Easily the most numerous of Sarawak’s indigenous peoples, the Iban make up nearly thirty percent of the state’s population. Their language is from the same family as Malay, and any Malay speakers will notice considerable overlap in vocabulary as well as predictable changes in word endings – datang (come) and makan (eat) in Malay, for example, become datai and makai in Iban.
Origins and conflicts
Having outgrown their original home in the Kapuas river basin of west Kalimantan, the Iban migrated to the Lupar River in southwest Sarawak in the sixteenth century, and came into conflict with the Melanau and Malays. With the Brunei sultanate at its height, the Malays pushed the Iban back inland up rivers such as the Rejang, into interior areas dominated by the Kayan. Great battles were waged between the two groups; one source recorded seeing “a mass of boats drifting along the stream, [the combatants] spearing and stabbing each other; decapitated trunks and heads without bodies, scattered about in ghastly profusion”. Although such inter-ethnic conflict stopped as migration itself slowed, the Iban were still taking heads as recently as the 1960s during the Konfrontasi, when the Indonesian army came up against Iban who had thrown their lot in with Malaysia.

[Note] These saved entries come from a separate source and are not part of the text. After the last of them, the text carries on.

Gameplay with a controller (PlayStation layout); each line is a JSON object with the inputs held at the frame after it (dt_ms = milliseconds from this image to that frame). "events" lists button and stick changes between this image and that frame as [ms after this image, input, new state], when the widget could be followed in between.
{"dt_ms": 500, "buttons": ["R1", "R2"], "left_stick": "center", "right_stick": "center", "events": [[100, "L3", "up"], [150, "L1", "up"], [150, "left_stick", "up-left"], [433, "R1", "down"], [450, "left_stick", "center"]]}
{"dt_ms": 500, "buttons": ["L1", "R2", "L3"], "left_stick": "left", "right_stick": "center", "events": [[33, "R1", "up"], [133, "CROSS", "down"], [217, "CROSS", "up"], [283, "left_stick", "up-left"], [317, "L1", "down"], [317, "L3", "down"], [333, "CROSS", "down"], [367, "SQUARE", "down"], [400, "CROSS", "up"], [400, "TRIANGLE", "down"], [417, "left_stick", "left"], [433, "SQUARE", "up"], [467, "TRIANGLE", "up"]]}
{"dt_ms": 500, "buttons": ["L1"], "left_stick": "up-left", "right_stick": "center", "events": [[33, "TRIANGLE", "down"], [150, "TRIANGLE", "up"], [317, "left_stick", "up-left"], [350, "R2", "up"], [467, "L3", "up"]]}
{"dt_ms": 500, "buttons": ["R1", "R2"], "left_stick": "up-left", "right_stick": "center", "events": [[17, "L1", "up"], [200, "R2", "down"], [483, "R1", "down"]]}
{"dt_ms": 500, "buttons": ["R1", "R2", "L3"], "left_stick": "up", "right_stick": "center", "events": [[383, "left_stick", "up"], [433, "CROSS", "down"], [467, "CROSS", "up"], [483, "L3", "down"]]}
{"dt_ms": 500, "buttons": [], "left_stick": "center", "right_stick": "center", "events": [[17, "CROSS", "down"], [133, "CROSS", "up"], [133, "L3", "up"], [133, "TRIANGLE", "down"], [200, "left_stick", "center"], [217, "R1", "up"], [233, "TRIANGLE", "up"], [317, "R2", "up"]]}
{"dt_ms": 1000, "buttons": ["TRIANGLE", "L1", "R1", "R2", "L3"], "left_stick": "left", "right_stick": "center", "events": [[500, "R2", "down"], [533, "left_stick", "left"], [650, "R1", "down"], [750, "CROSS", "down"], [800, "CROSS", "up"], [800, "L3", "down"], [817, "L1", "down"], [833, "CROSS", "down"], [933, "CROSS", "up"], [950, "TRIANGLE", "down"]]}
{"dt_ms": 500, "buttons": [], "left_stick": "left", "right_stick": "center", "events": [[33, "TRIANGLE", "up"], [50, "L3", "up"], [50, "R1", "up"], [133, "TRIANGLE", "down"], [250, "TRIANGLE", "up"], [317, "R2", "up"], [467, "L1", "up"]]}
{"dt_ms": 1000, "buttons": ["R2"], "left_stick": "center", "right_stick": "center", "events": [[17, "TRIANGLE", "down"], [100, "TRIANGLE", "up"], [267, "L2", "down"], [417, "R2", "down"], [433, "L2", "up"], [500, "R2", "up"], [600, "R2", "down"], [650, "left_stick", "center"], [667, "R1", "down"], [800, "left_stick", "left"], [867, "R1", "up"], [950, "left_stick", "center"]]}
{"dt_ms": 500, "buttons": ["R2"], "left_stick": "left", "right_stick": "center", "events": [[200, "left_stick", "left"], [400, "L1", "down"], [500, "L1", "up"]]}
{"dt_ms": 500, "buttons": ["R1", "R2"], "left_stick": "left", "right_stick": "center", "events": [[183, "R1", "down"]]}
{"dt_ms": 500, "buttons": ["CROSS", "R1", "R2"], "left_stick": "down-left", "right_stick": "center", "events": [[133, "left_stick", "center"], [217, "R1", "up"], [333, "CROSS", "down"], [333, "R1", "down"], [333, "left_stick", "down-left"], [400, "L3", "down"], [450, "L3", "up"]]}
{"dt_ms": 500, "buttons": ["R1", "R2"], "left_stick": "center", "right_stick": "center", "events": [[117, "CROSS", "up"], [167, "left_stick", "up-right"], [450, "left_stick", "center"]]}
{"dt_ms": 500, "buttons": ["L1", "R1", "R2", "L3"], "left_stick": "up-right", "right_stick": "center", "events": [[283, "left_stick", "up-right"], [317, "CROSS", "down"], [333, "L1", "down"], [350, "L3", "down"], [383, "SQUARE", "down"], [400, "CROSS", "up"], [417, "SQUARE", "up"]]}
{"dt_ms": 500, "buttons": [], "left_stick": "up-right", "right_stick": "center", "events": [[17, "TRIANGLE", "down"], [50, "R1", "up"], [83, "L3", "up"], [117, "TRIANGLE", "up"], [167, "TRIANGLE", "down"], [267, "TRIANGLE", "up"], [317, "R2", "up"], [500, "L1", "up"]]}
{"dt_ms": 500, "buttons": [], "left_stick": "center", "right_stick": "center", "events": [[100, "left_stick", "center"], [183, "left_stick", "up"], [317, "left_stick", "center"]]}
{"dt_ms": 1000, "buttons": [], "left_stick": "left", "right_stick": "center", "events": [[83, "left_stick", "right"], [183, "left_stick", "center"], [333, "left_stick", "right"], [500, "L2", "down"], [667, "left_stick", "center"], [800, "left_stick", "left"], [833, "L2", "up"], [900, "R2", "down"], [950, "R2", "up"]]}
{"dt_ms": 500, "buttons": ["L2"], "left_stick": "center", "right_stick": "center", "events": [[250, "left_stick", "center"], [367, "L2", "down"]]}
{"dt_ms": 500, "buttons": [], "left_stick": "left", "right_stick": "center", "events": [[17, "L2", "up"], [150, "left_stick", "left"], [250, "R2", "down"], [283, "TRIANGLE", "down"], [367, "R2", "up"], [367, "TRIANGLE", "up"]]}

The Iban figure prominently in the minds of visitors, thanks to their traditional communal dwelling, the longhouse. Each has its own tuai (headman), who leads more by consensus than by barking orders. For details see longhouse architecture,.
Traditionally, young men left the longhouse to go on bejalai, the act of joining a warring party – essentially a rite of passage for a youth to establish his independence and social position before marriage. Nowadays, to the extent that bejalai has meaning, it may translate into going to university or earning a good wage on offshore oil rigs or in a hotel or factory in Singapore.
Further complicating the bejalai tradition, of course, is that women are now much more socially mobile, and can pursue education and their own careers. Traditionally, however, women had distinct duties. They never went hunting, but were great weavers; indeed, an Iban woman’s weaving prowess used to determine her status in the community. The women are most renowned for their pua kumbu (blanket or coverlet) work, a cloth of intricate design and colour. The pua kumbu once played an integral part in Iban rituals, hung up prominently during harvest festivals and weddings, or used to cover structures containing charms and offerings to the gods.
Development and urbanization
More than half of Sarawak’s Iban have moved permanently to the cities and towns in the west of the state, or may spend the working week there and weekends back in their longhouse. Most rural Iban no longer live purely off the land but also undertake seasonal work in the rubber and oil industries. By no small irony, logging – the business that most devastated their traditional lands – also long supplied plentiful and lucrative work; these days oil-palm cultivation and production provide more employment.